• **WORK ORDER**
Find each line in the entries below that contains the word "para" and copy those lines.

[Records from a dataset]
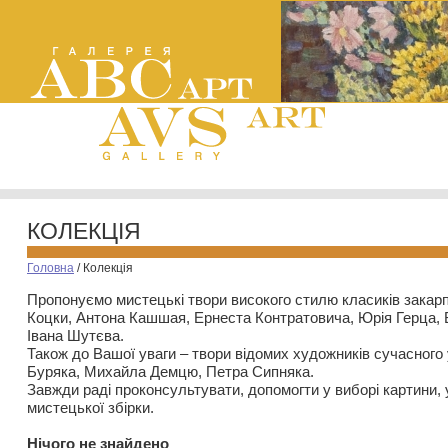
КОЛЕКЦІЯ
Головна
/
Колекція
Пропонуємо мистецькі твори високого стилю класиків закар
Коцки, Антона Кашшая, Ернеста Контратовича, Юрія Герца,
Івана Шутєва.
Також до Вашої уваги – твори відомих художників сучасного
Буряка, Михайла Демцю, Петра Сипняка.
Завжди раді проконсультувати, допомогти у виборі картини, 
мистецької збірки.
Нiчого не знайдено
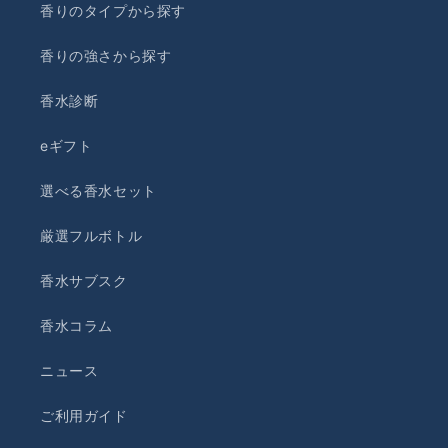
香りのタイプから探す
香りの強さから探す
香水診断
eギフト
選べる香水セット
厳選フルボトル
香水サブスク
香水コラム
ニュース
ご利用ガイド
==
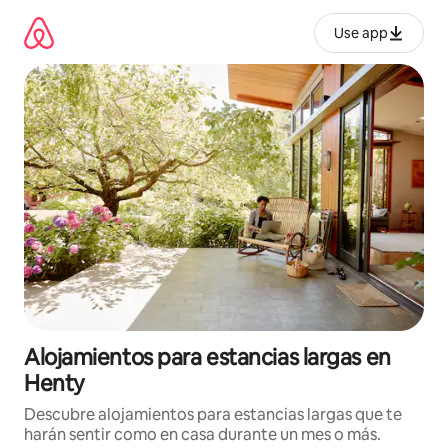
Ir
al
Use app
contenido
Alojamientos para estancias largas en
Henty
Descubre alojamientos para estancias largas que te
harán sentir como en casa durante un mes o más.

• **EXERCISE SOLUTION**
Alojamientos para estancias largas en
Descubre alojamientos para estancias largas que te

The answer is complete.